The excellent test-retest reliability translated into smallest detectable changes of 3 points or less for the different subscales. Being able to detect a difference of 3 points indicates that the currently suggested minimal clinically important change of KOOS of 8-10 [26] is well detectable in groups examined. However on an individual level, greater changes are needed (10.9 to 20.2) for the different subscales to be reliably detected. This means that despite excellent reliability the KOOS is better used for monitoring groups of subjects.

We confirmed content validity at the pre-test evaluation in that the original questionnaire items were relevant for young active individuals undergoing ACLR in Poland. Considering the large number of KOOS translations available in countries with a similar cultural context, we did not ask patients to add items to the existing questionnaire. The construct validity of the KOOS questionnaire was determined by setting up a priori hypotheses and comparing the KOOS subscales with the subscales of the SF–36. We compared the correlations between respective subscales measuring similar or dissimilar constructs. As hypothesized, the highest correlations were observed between SF–36 subscales and KOOS subscales measuring similar constructs while low correlations were seen when comparing subscales measuring dissimilar constructs. Correlation coefficients were comparable to those previously seen by Roos et al. [7] and Goncalves et al. [13].

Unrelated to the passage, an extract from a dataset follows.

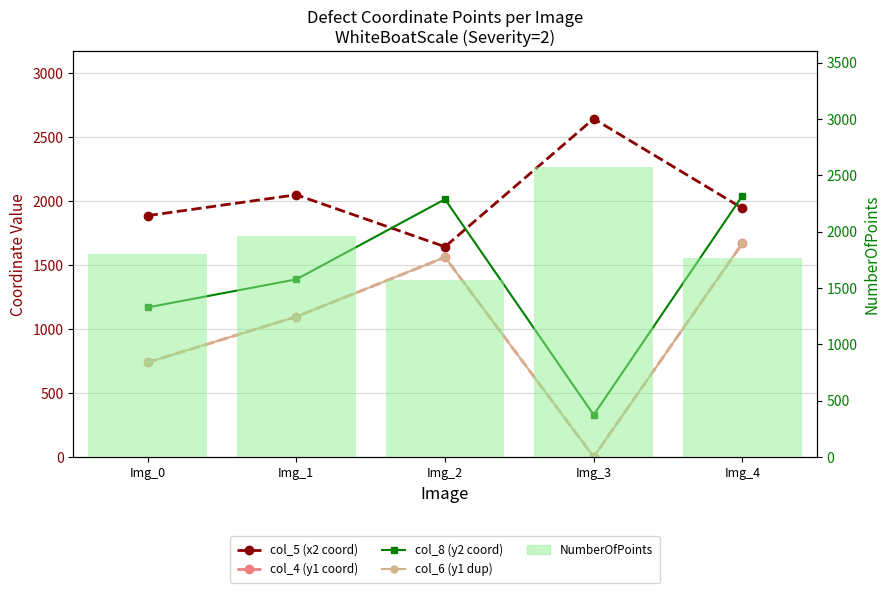

Are the bars grouped side by side (vs. stacked)?

Yes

The results of the responsiveness assessment confirmed that KOOS is able to detect clinical improvement in subjects undergoing ACLR. Further we confirmed the a priori set hypotheses including QOL being the most responsive subscale following ACLR. The pattern found was similar to data reported by Lind et al. in a 2-year follow-up study of 5000 patients having had primary ACLR included in the Danish knee ligament reconstruction registry [30].

There are limitations to be acknowledged. Since psychometric properties of a questionnaire may depend on the characteristics of the patients included, our findings apply to young adults having ACLR only and not necessarily to elderly with OA or those having other interventions. Further validation of the Polish version of the KOOS in patients with other knee complaints including osteoarthritis is therefore advised.

Conclusion

In conclusion, the present study demonstrated the Polish version of the KOOS being a valid, reliable and responsive outcome measure in young patients having ACLR. The KOOS can be applied as a patient-reported and disease-specific instrument in future studies including ACL injured subjects in Poland.